Stored items from a collection -

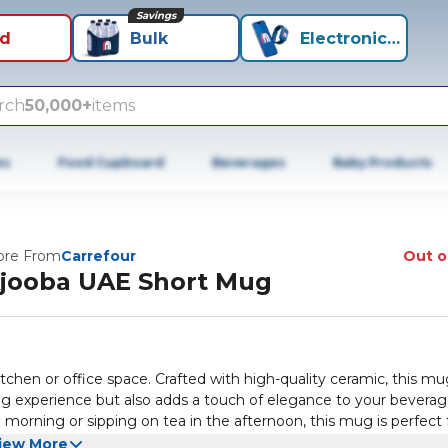
Savings
id
Bulk
Electronics+
rch
50,000+
items
es
Food Cupboard
Beverages
Baby Products
re From
Carrefour
Out o
jooba UAE Short Mug
tchen or office space. Crafted with high-quality ceramic, this m
ing experience but also adds a touch of elegance to your bevera
morning or sipping on tea in the afternoon, this mug is perfect f
s its vibrant colours and unique patterns that celebrate the ric
iew More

WHAT THE EXERCISE ASKS - Only a number is wanted here: the tally of lines in the entries that include the word "this".

REPLY - 2